First, let’s put this fear into perspective. The buyer does not want your company to fail any more than you do. After all, they have spent their own money and time and provided you with a personal guarantee on any seller financing. A buyer has nothing to gain by your company failing. There are a lot of easier, and more pleasant, ways to lose all of your money than a failed business venture. Las Vegas, comes to mind. Let’s be honest, if you carefully vet for the right buyer and your company is as good as you have represented to the buyer, you have already taken a lot of precautions against future failure of the company.
There are two important precautions that I recommend to add additional protection against your fear (real or imagined) that the buyer will run your business into the ground. There are probably 50 more ways, but one of the most important is post-sale monitoring of monthly or quarterly reports.
As a condition of seller financing, you can stipulate that you will be monitoring the company’s progress through monthly or quarterly reporting. What type of reports are we talking about here? Well, let’s start with P&L (profit and loss), balance sheet, sales report, A/R aging(accounts receivable), just to name a few. You will know which reports will provide you with the best gauge on how the company is progressing.
When I sold my janitorial business, for instance, the sales report I wanted to receive was the number of units cleaned in a day, week and/or month. Having access to this monthly monitoring showed me a great deal about the company in “real time” and how it was surviving after the sale. I also wanted to see A/R aging to make sure the new owner wasn’t sitting on a ticking time bomb of late or potentially unpaid invoices waiting to drag him down. In the janitorial business, as in a lot of other service businesses, just because you were doing the work didn’t mean you were actually getting paid for the work. Therefore, I wanted to make sure that the purchaser understood clearly that when “Client X” went past 60 days, well, they better pick up the phone asking for payment (since that particular client had probably “lost” the invoice).

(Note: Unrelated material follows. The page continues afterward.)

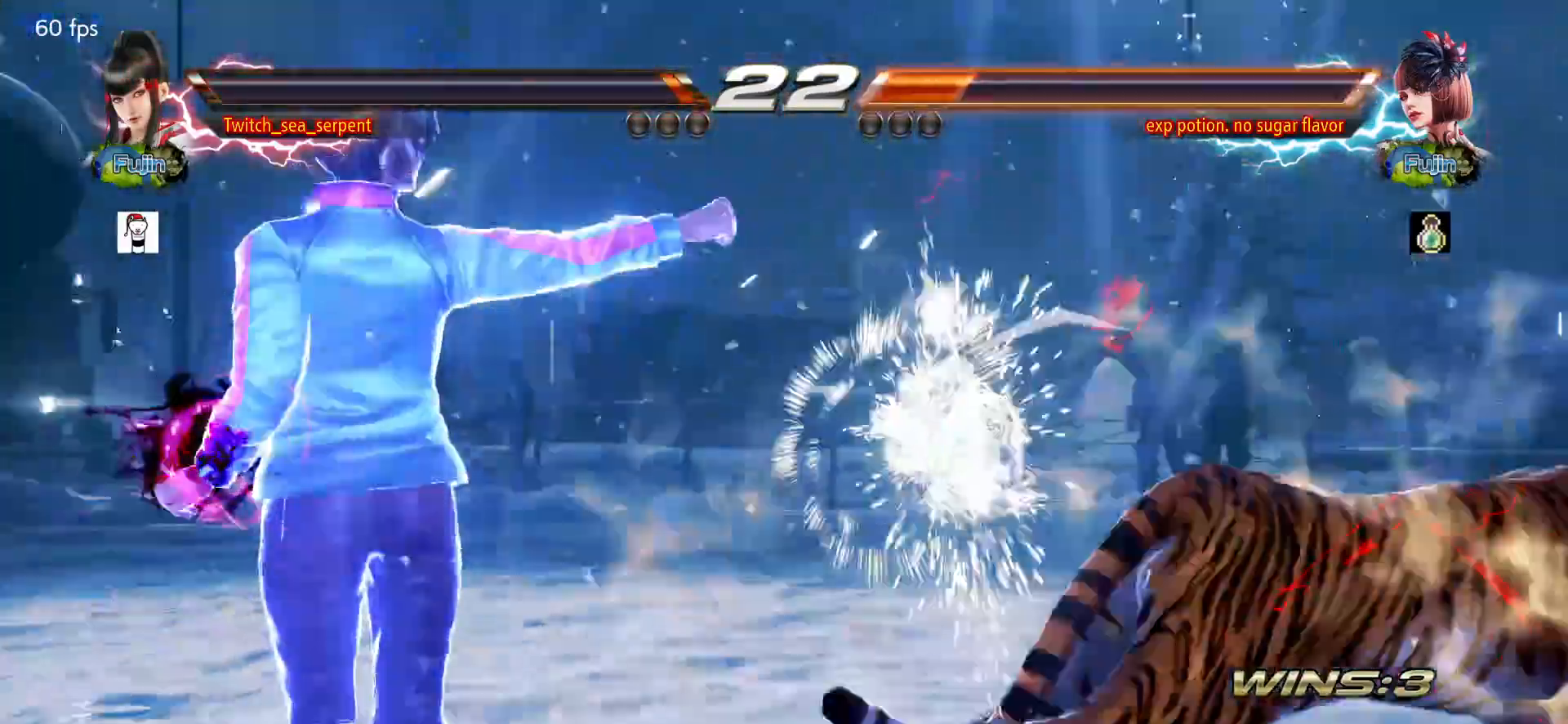
{"buttons": [], "left_stick": "center", "events": []}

From a seller’s standpoint, it is very important for you to go through this process of continuing to review various reports long after the sale of your business. After all, you can see the signs of your business struggling far sooner than anyone else, whether your employees or the new owner. You have experience seeing signs of stress on your company and averting disaster or wouldn’t have a thriving business to sell.

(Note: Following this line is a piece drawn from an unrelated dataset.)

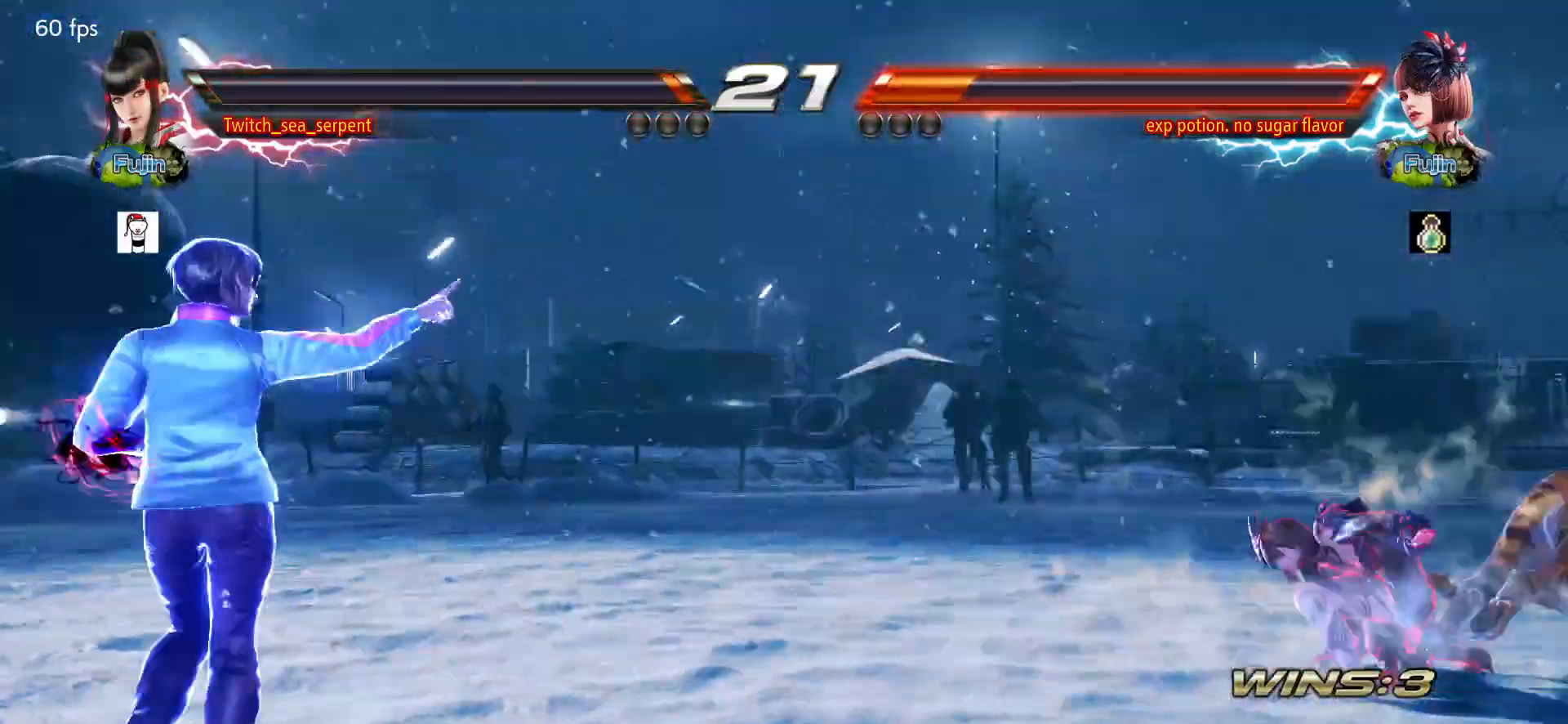
{"buttons": [], "left_stick": "center", "events": [[233, "L2", "down"], [317, "L2", "up"]]}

The buyer knows this too. He or she knows that you will know, better than anyone, the little signs that reflect a BIG problem is lurking just around the corner. Money aside, this is one of the main reasons the buyer is begging you to “carry” the note on the business. It is not just because the buyer doesn’t have to put as much money down. Instead, the buyer wants the satisfaction that you are looking over their shoulder and will help them along the way, particularly in the first year or two of the transition phase.
I’m not talking about you overstepping your bounds, telling them what color to paint the bathroom or how to arrange the furniture, but it is your job to help them understand little things that could potentially turn into major problems if left alone. Remember, success for them is also success for your investment in financing the seller.
I recognize this precaution may not seem particularly attractive to you at the moment. In fact, I have had a fair number of sellers tell me that they do not want to spend time reading “those” reports once the business is sold. Why? To me, the reason is simple: They are burned out! They simply don’t want to monitor the business after they sell it. That’s understandable, but remember that you are not continuing to run the business, you are mostly monitoring your new investment, your seller’s note.
Remember, I’m not suggesting you still swing by the office every week and pick up the reports yourself. I’m not saying you should be in constant contact with the buyer after the deal is done. However, with just a simple perusal of some equally simple report(s), you can:
- make sure things are going smoothly in your absence,
- spot a potential problem quickly,
- alert the new owner to the situation, and
- hopefully, (help them) avert it.
Just a little time in reviewing reports can satisfy you that things are going well and your investment is safe. You don’t get that opportunity with most other investment opportunities. When you invest in Google, you don’t have a secretary that will call you and tell you about the new venture that the crazy president has that will literally “kill” your investment. (No, because that would be insider trading.) Yet when you sell your business, you have tons of information about the business post-closing that will protect your investment. (And it’s ALL perfectly legal!)